Avec les années, j’ai accumulé de nombreuses copies d’écran de cette carte sur des sites spécialisés afin de voir d’où elle a été envoyée et vers où : le tampon du timbre et l’adresse du destinataire montrent qu’elle a été envoyée d’un peu partout dans l’Hexagone. J’en ai acheté trois exemplaires, la première en 2003, elle a été oblitérée en 1907, l’auteur parle de « pèlerinage » à Prinquiau et à La Chapelle-Launay dans le texte de la correspondance et le destinataire est son propre frère, un prêtre de Nantes . J’ai pris la seconde pour la date du tampon sur le timbre : juillet 1905, puis la troisième qui a été oblitéré à La Chapelle-sur-Erdre en mars 1905 par ce qu’elle permet de dater la prise de vue.
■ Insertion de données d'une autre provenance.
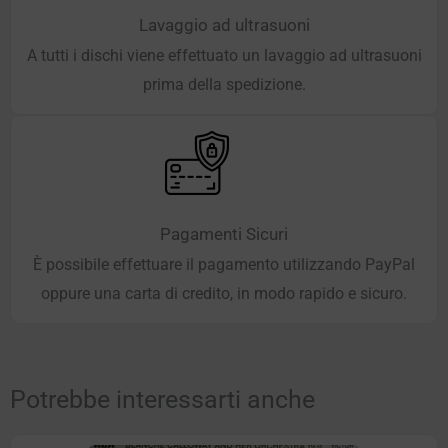
Lavaggio ad ultrasuoni
A tutti i dischi viene effettuato un lavaggio ad ultrasuoni
prima della spedizione.
Pagamenti Sicuri
È possibile effettuare il pagamento utilizzando PayPal
oppure una carta di credito, in modo rapido e sicuro.
Potrebbe interessarti anche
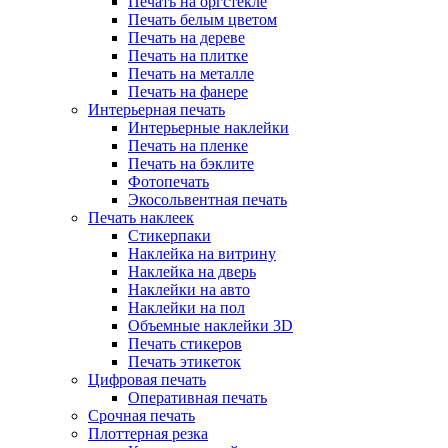
Печать на оргстекле
Печать белым цветом
Печать на дереве
Печать на плитке
Печать на металле
Печать на фанере
Интерьерная печать
Интерьерные наклейки
Печать на пленке
Печать на бэклите
Фотопечать
Экосольвентная печать
Печать наклеек
Стикерпаки
Наклейка на витрину
Наклейка на дверь
Наклейки на авто
Наклейки на пол
Объемные наклейки 3D
Печать стикеров
Печать этикеток
Цифровая печать
Оперативная печать
Срочная печать
Плоттерная резка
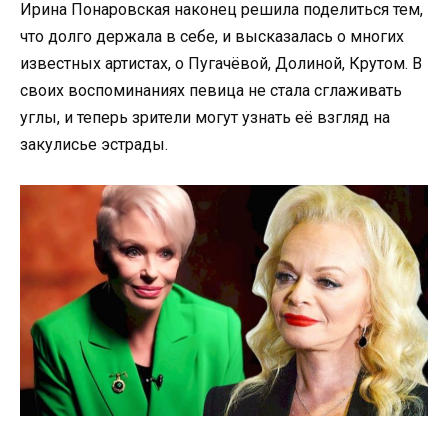
Ирина Понаровская наконец решила поделиться тем,
что долго держала в себе, и высказалась о многих
известных артистах, о Пугачёвой, Долиной, Крутом. В
своих воспоминаниях певица не стала сглаживать
углы, и теперь зрители могут узнать её взгляд на
закулисье эстрады.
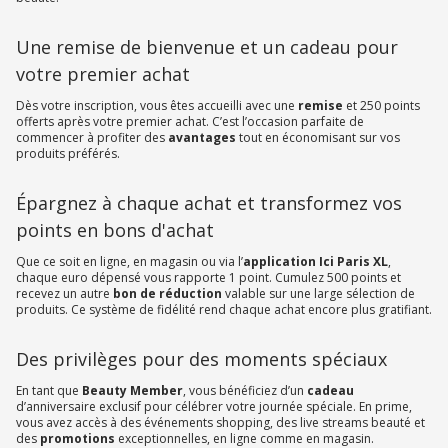
Une remise de bienvenue et un cadeau pour
votre premier achat
Dès votre inscription, vous êtes accueilli avec une
remise
et 250 points
offerts après votre premier achat. C’est l’occasion parfaite de
commencer à profiter des
avantages
tout en économisant sur vos
produits préférés.
Épargnez à chaque achat et transformez vos
points en bons d'achat
Que ce soit en ligne, en magasin ou via l’
application Ici Paris XL
,
chaque euro dépensé vous rapporte 1 point. Cumulez 500 points et
recevez un autre
bon de réduction
valable sur une large sélection de
produits. Ce système de fidélité rend chaque achat encore plus gratifiant.
Des privilèges pour des moments spéciaux
En tant que
Beauty Member
, vous bénéficiez d’un
cadeau
d’anniversaire exclusif pour célébrer votre journée spéciale. En prime,
vous avez accès à des événements shopping, des live streams beauté et
des
promotions
exceptionnelles, en ligne comme en magasin.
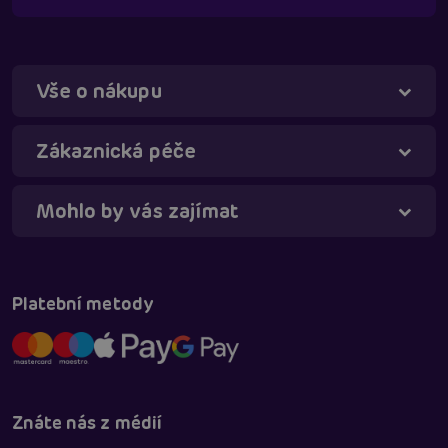
Vše o nákupu
Táňa - virtuální asistentka
Online
Zákaznická péče
Mohlo by vás zajímat
Platební metody
Znáte nás z médií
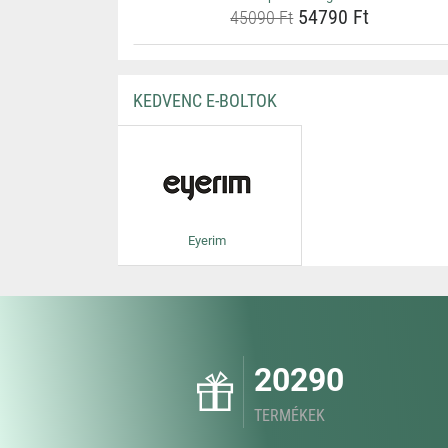
54790 Ft
45090 Ft
KEDVENC E-BOLTOK
Eyerim
20290
TERMÉKEK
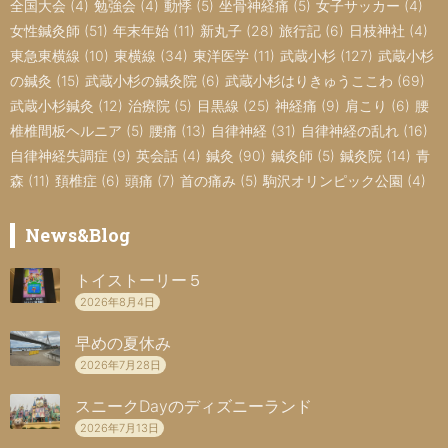
全国大会
(4)
勉強会
(4)
動悸
(5)
坐骨神経痛
(5)
女子サッカー
(4)
女性鍼灸師
(51)
年末年始
(11)
新丸子
(28)
旅行記
(6)
日枝神社
(4)
東急東横線
(10)
東横線
(34)
東洋医学
(11)
武蔵小杉
(127)
武蔵小杉
の鍼灸
(15)
武蔵小杉の鍼灸院
(6)
武蔵小杉はりきゅうここわ
(69)
武蔵小杉鍼灸
(12)
治療院
(5)
目黒線
(25)
神経痛
(9)
肩こり
(6)
腰
椎椎間板ヘルニア
(5)
腰痛
(13)
自律神経
(31)
自律神経の乱れ
(16)
自律神経失調症
(9)
英会話
(4)
鍼灸
(90)
鍼灸師
(5)
鍼灸院
(14)
青
森
(11)
頚椎症
(6)
頭痛
(7)
首の痛み
(5)
駒沢オリンピック公園
(4)
News&Blog
トイストーリー５
2026年8月4日
早めの夏休み
2026年7月28日
スニークDayのディズニーランド
2026年7月13日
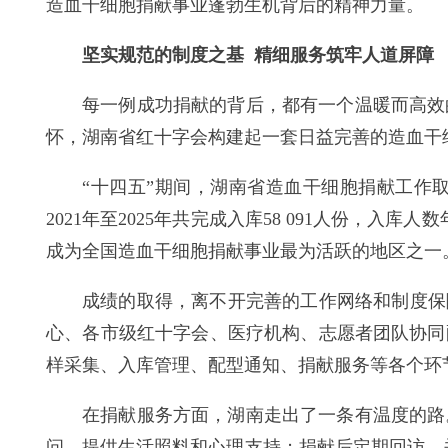
造血干细胞捐献事业蓬勃生机背后的精神力量。
坚实规范的制度之基 精细服务筑牢人道屏障
每一例成功捐献的背后，都有一个温暖而高效
怀，湖南省红十字会构建起一套日益完善的造血干
“十四五”期间，湖南省造血干细胞捐献工作
2021年至2025年共完成入库58 091人份，
成为全国造血干细胞捐献事业最为活跃的地区之一
成绩的取得，离不开完善的工作网络和制度保
心、各市级红十字会、医疗机构、志愿者团队协同
样采集、入库管理、配型通知、捐献服务等各个环
在捐献服务方面，湖南走出了一条有温度的路
问、提供生活照料和心理支持；捐献后定期回访，关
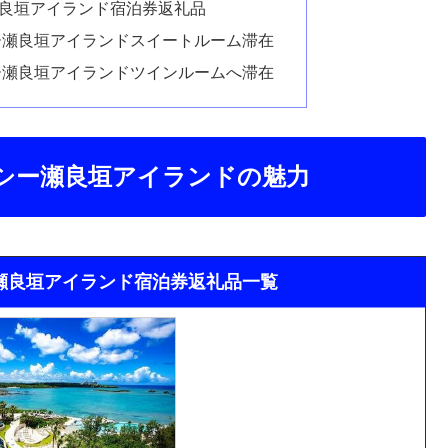
良垣アイランド宿泊券返礼品
ー瀬良垣アイランドスイートルーム滞在
ー瀬良垣アイランドツインルームへ滞在
シー瀬良垣アイランドの魅力
瀬良垣アイランド宿泊券返礼品一覧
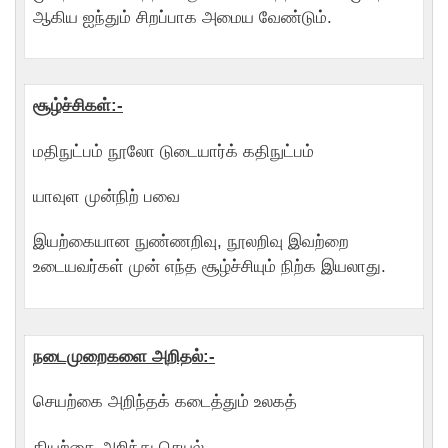
ஆகிய ஐந்தும் சிறப்பாக அமைய வேண்டும்.
சூழ்ச்சிகள்:-
மதிநுட்பம் நூலோ டுடையார்க் கதிநுட்பம்
யாவுள முன்நிற் பவை
இயற்கையான நுண்ணறிவு, நூலறிவு இவற்றை
உடையவர்கள் முன் எந்த சூழ்ச்சியும் நிற்க இயலாது.
நடைமுறைகளை அறிதல்:-
செயற்கை அறிந்தக் கடைத்தும் உலகத்
தியற்கை அறிந்து செயல்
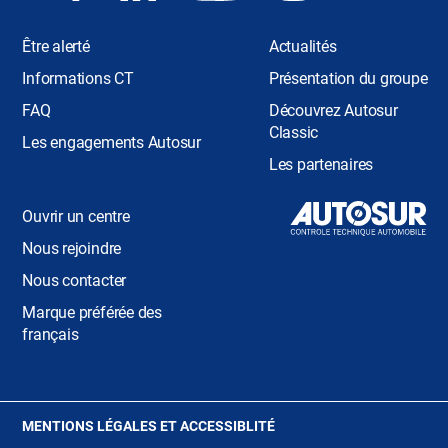
Être alerté
Actualités
Informations CT
Présentation du groupe
FAQ
Découvrez Autosur
Classic
Les engagements Autosur
Les partenaires
Ouvrir un centre
Nous rejoindre
Nous contacter
Marque préférée des
français
(OUVRE
MENTIONS LÉGALES ET ACCESSIBLITÉ
DANS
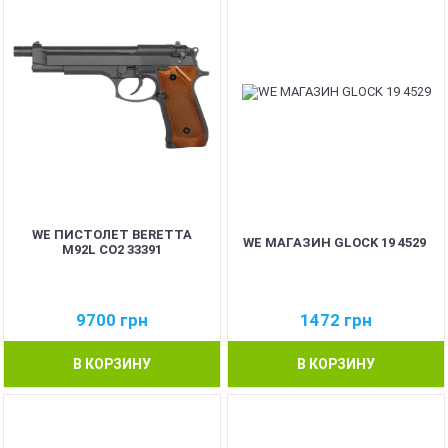
WE ПИСТОЛЕТ BERETTA
WE МАГАЗИН GLOCK 19 4529
M92L CO2 33391
9700
грн
1472
грн
В КОРЗИНУ
В КОРЗИНУ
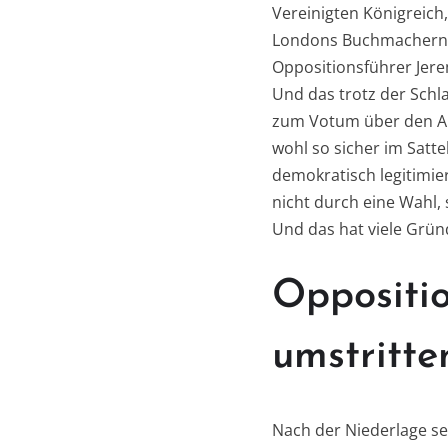
Vereinigten Königreich,
Londons Buchmachern w
Oppositionsführer Jere
Und das trotz der Schl
zum Votum über den Aus
wohl so sicher im Satte
demokratisch legitimie
nicht durch eine Wahl,
Und das hat viele Gründ
Oppositio
umstritte
Nach der Niederlage se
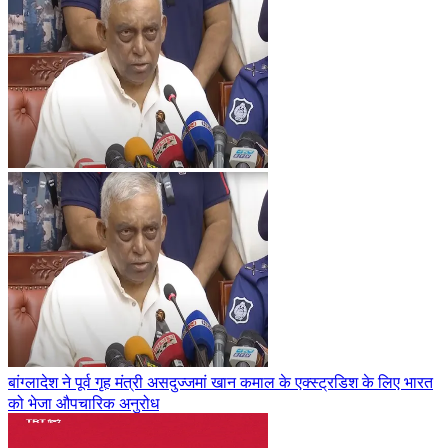
बांग्लादेश ने पूर्व गृह मंत्री असदुज्जमां खान कमाल के एक्स्ट्रडिश के लिए भारत
को भेजा औपचारिक अनुरोध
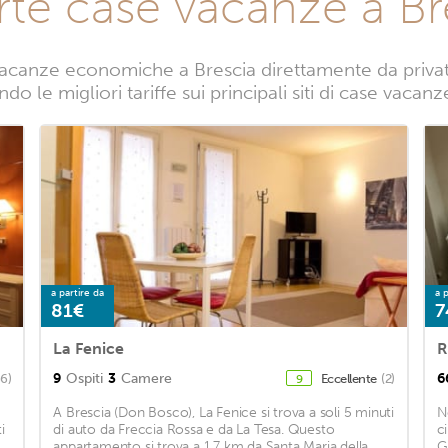
rte case vacanze a Br
acanze economiche a Brescia direttamente da privati.
do le migliori tariffe sui principali siti di case vacanz
a partire da
a p
81€
7
La Fenice
R
9
Ospiti
3
Camere
6
66)
Eccellente
(2)
9
A Brescia (Don Bosco), La Fenice si trova a soli 5 minuti
N
i
di auto da Freccia Rossa e da La Tesa. Questo
c
appartamento si trova a 1,7 km da Santa Maria della
G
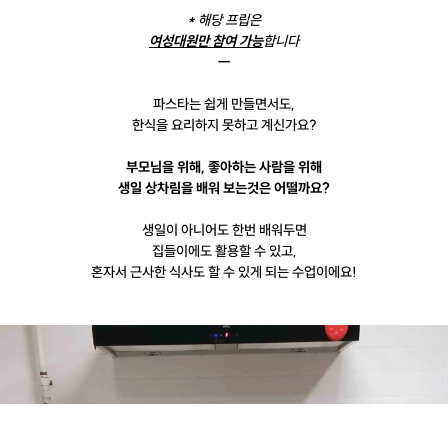
* 해당 프립은
여성대원만 참여 가능
합니다
ㅡ
파스타는 쉽게 만들면서도,
한식을 요리하지 못하고 계신가요?
부모님을 위해, 좋아하는 사람을 위해
생일 상차림을 배워 보는것은 어떨까요?
생일이 아니어도 한번 배워두면
집들이에도 활용할 수 있고,
혼자서 근사한 식사도 할 수 있게 되는 수업이에요!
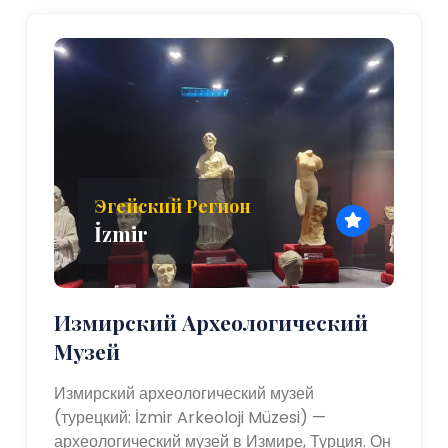
Эгейский Регион
İzmir
Измирский Археологический
Музей
Измирский археологический музей
(турецкий: İzmir Arkeoloji Müzesi) —
археологический музей в Измире, Турция. Он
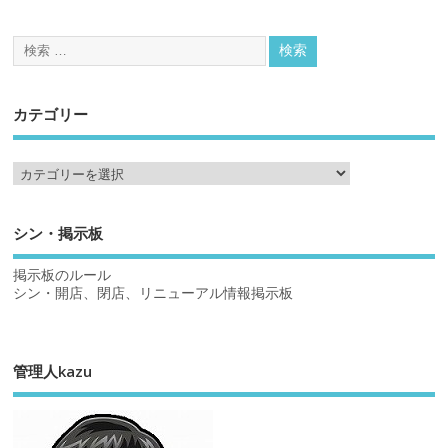
カテゴリー
シン・掲示板
掲示板のルール
シン・開店、閉店、リニューアル情報掲示板
管理人kazu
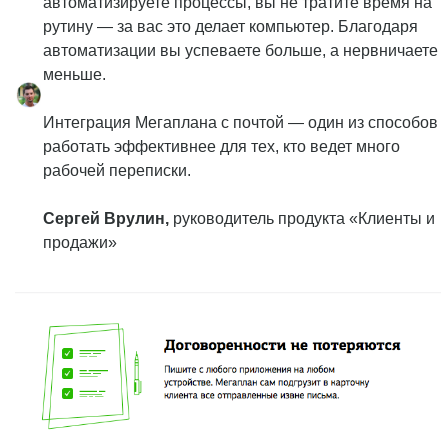
автоматизируете процессы, вы не тратите время на
рутину — за вас это делает компьютер. Благодаря
автоматизации вы успеваете больше, а нервничаете
меньше.
Интеграция Мегаплана с почтой — один из способов
работать эффективнее для тех, кто ведет много
рабочей переписки.
Сергей Врулин,
руководитель продукта «Клиенты и
продажи»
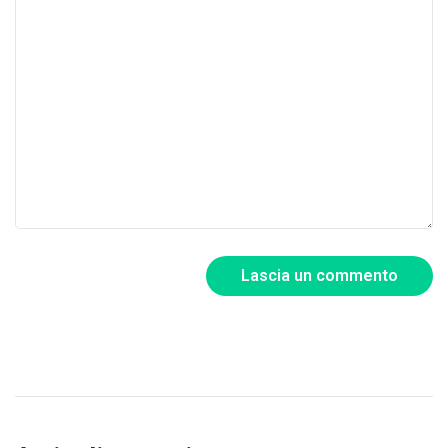
Lascia un commento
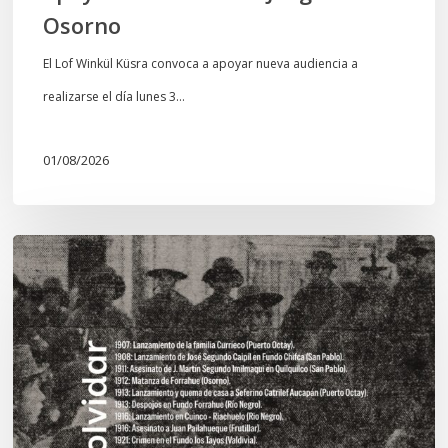
Osorno
El Lof Winkül Küsra convoca a apoyar nueva audiencia a
realizarse el día lunes 3…
01/08/2026
Chawrakawin:
Palimpsesto
explora
a
través
del
arte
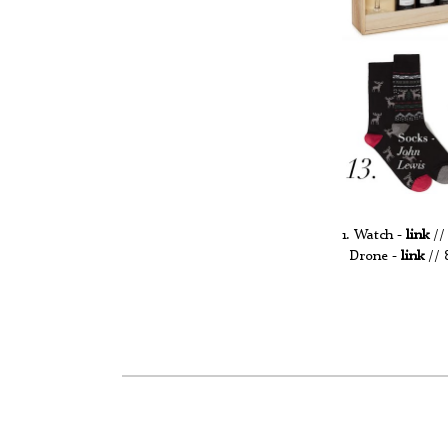
1. Watch -
link
// 
Drone -
link
// 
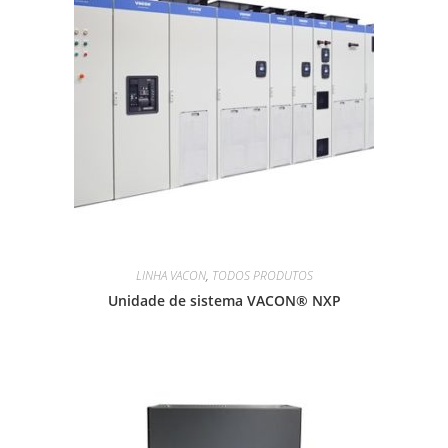
LINHA VACON
,
TODOS PRODUTOS
Unidade de sistema VACON® NXP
Le dos de la carte étant divisé (partie correspondance / partie adresse), elle ne remonte donc pas au-delà de l’arrêté du 18 novembre 1903 autorisant l’adresse sur la partie droite. Les moutons sont tondus (1er mai en Brière) et les glycines sont en fleurs (floraison en mai et juin), la photographie a donc dû être prise au printemps 1904.


Les seigneurs de l’Escurays dépendaient des Vicomtes de Donges qui devaient assurer la protection de la rive nord de l’estuaire de la Loire. Le château est situé au nord-est du bourg de Prinquiau, au cœur d’un parc boisé de 25 hectares. Il est typique du style de la Renaissance Bretonne . Il est d’origine médiévale et a été transformé à la fin du XVIe siècle, sur la façade nord les lucarnes à décors sculptés en tuffeau avec des baies géminées et des colonnes surmontées de frontons originaux ont été réalisées au début du XVIIe siècle. C’est l’une de ces jolies lucarnes, visible sur la carte postale, qui a permis l’identification du château. Le premier propriétaire connu est Jean du Cellier (1443), c’était un personnage important du Duché, puisqu’il a été Chancelier de Bretagne. Suite au décès du dernier propriétaire, la mairie de Prinquiau a acheté en 1994 le domaine de l’Escurays avec son parc.

Le château appartenait au XIXe siècle à la famille Espivent de Perran. Denis Espivent de Perran, conseiller d’Arrondissement, vice-président du syndicat des marais de Donges, est mort en son château de l’Escurays en 1891, son fils Henri Espivent de Perran, maire de Prinquiau, vice-président du comice agricole, est mort avant lui à l’Escurays en 1888, ne laissant qu’une fille : Yvonne Espivent de Perran , mariée en 1896 à Géraud de Rochechouart elle est morte en couche en 1916 , toujours au château de l’Escurays. Le troupeau est certainement un héritage du père et du grand-père de la dernière Espivent de Perran. Cette famille de châtelains, intéressée de près par les marais et l’agriculture, a donc conservé un troupeau de moutons de pays pour entretenir le grand parc de son château, d’autres utilisaient des Moutons d’Ouessant.